By Dennis Hartley
(Originally posted on Digby’s Hullabaloo on March 25, 2017)
In my 2014 tribute to the late Philip Seymour Hoffman, I wrote:
You know how I know Philip Seymour Hoffman was a great actor? Because he always made me cringe. You know what I mean? It’s that autonomic flush of empathetic embarrassment that makes you cringe when a couple has a loud spat at the table next to you in a restaurant, or a drunken relative tells an off-color joke at Thanksgiving dinner. It’s a good sign when an actor makes me cringe, because that means he or she has left their social filter on the dressing room table, and shown up for work naked and unafraid.
There are many things about Donald Cried that will likely make you cringe. In fact, the film’s titular character (played by its writer-director Kris Avedisian) is the type of role Hoffman would have felt quite comfortable tackling…expressly for the purpose of making us feel uncomfortable.
A sort of twisty cross between Vincent Gallo’s cringe-inducing black comedy Buffalo ’66 and Miguel Arteta’s equally discomfiting character study Chuck and Buck, Avedisian’s story centers on a thirty-something Wall Street banker named Peter (Jesse Wakeman) who returns to the blue-collar Rhode Island burg where he grew up to bury his grandmother and tidy up all of her affairs.
During his taxi ride from the train station to his late grandmother’s house, Peter realizes (much to his chagrin) that he has lost his wallet while in transit. Quickly exhausting all other options for assistance, the panicked Peter has little choice but to walk across the street, where his childhood pal Donald lives. We quickly glean why he just didn’t go there first-Donald is beyond the beyond.
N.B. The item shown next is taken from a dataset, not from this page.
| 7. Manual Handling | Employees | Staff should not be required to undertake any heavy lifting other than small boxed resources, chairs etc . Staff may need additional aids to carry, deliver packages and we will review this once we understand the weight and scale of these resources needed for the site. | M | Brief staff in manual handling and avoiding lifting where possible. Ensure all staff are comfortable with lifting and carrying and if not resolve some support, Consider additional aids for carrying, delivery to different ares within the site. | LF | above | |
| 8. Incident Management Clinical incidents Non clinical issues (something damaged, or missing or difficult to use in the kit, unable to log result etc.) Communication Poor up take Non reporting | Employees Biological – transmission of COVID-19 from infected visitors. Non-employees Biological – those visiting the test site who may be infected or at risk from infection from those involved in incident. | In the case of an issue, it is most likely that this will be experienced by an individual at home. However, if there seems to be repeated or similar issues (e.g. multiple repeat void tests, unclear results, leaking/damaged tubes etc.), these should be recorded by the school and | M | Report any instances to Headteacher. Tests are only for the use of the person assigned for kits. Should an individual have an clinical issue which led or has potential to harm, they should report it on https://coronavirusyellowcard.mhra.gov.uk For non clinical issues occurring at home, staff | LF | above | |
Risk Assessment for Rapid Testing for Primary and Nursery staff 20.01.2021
Donald is overjoyed to see Peter again after all these years. Disturbingly overjoyed, like a deliriously happy puppy who dances around your legs like a dervish because he was sure you were abandoning him forever when you left the house for 2 minutes to check the mail. In other words. Donald seems oblivious to the time-space continuum. While Peter has chosen to put away childish things and engage the world of adult responsibility, Donald was frozen in carbonite at 15.
Still, if Peter is to stick to his timetable of wrapping up the grandmother business in 24 hours, Donald (who has a car) looks to be his only hope. From their first stop at the funeral home, it’s clear that Donald’s complete lack of a social filter is going to make this a painfully long 24 hours.
The tortuous path of the “man-child” is rather well-trod, particularly in modern indie filmdom. That said, there is a freshness to Avedisian’s take, as well as an intimate authenticity to the performances that invites empathy from the viewer. Once you get past the cringe-factor, you actually do care about the characters, especially when you realize we’ve all known a Donald (or a Peter) sometime or another. Perchance we’ve even seen one looking back at us from a mirror, no?